老舗の菓子屋の失敗とその後

春日部市のあるお菓子の家は、かつては商店街の客足が遠のくのに比例して売り上げも下がっていき、近くの安いスーパーマーケットの勢いに飲み込まれて、売り上げは1日わずか10万~15万円という苦境に陥っていました。

この菓子屋の失敗点は、150種類という商品数のあまりの多さでした。

そこで店主と彼の妻が紹介を受けたコンサルタントの指導の下で、過去を遡ってどの商品が売れているのかを調べ上げた結果、スポンジ生地が何よりも味に左右されるロールケーキが唯一、商店街の客離れなどに左右されずに、店のNo1商品ということがわかりました。

店主は、修業時代から当時の師匠に菓子屋はスポンジが命という厳しい指導を受けてきており、その後も自ら研究を重ねてスポンジの焼き加減や調合を研究してきていました。そして、窯のメーカーから火の調整方法を聞かれることなど、メーカー側からも質問をされるほどの技術があることをサラッと口にするほどのレベルだということをサラッというのです。

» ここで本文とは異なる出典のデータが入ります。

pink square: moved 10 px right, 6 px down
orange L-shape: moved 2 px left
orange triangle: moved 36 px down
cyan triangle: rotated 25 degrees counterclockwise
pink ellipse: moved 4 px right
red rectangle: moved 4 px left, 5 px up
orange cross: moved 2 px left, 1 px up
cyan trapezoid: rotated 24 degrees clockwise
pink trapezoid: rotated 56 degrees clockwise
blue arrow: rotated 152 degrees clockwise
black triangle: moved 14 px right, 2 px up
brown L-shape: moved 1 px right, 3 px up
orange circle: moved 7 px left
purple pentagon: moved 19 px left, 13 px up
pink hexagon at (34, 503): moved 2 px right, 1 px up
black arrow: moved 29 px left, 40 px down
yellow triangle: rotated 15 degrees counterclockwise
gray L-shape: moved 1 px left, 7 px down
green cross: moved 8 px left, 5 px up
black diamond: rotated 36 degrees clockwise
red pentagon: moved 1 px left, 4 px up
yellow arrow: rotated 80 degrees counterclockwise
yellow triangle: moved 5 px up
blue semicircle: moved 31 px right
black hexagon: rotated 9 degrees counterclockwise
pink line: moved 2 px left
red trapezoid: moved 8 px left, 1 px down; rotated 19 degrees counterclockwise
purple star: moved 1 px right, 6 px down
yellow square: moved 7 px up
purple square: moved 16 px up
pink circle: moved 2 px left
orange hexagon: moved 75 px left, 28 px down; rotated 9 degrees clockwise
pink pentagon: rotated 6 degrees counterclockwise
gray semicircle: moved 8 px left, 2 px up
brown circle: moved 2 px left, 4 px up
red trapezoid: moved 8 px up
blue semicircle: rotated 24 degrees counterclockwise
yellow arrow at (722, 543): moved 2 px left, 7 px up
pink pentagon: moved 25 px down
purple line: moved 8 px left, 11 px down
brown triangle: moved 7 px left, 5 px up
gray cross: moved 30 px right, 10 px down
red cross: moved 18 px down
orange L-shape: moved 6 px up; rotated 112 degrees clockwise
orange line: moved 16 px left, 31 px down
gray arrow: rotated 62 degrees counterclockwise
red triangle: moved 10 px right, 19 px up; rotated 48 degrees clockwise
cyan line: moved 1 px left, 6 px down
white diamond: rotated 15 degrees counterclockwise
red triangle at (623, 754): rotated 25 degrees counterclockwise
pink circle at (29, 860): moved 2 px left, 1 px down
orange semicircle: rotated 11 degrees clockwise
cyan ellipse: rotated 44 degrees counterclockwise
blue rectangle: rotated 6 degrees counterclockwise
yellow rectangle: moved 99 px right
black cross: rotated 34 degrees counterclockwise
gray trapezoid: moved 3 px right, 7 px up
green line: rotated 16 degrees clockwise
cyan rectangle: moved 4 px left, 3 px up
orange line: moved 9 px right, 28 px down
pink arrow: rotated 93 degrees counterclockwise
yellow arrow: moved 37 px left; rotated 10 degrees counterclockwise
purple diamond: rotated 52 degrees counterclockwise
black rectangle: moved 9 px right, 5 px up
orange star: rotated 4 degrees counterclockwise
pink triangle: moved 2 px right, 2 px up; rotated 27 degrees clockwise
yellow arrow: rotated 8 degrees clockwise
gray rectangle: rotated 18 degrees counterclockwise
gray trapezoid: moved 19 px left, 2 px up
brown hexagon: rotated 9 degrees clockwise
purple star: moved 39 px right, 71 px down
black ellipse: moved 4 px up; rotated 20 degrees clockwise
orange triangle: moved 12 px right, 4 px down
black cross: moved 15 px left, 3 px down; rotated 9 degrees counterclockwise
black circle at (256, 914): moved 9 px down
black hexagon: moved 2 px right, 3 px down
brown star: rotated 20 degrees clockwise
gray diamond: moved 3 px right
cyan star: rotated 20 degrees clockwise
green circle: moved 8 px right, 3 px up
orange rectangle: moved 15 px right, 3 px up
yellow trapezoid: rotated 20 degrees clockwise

本人にとっては当たり前のことでも、他人からすればとてもすごいことがあり、この時点で店の主力商品はロールケーキで行くべきという結論になり、価格も600円から800円に上げました。

そして、1日の目標売上本数を決めて、その本数をガラスケースいっぱいに積んでいきます。

そして、新聞広告やチラシなどでも宣伝して、そのおいしさの理由なども添えてお客様に伝えていくなどの努力もあり、売り上げは5倍、10倍と増えていきました。

この事例では、商品数を絞ることで、お客様にお店の商品を覚えてもらいやすくなり、ロールケーキがこれだけおいしいならと、他の商品も買ってみようというように、波及効果も広がっていきました。

商品数を絞ることで、材料もまとめて安く買えるメリットなど、様々な利点があり、商品数と価格設定、そして商品の紹介の仕方などで売り上げが何十倍となることがわかりる良い事例です。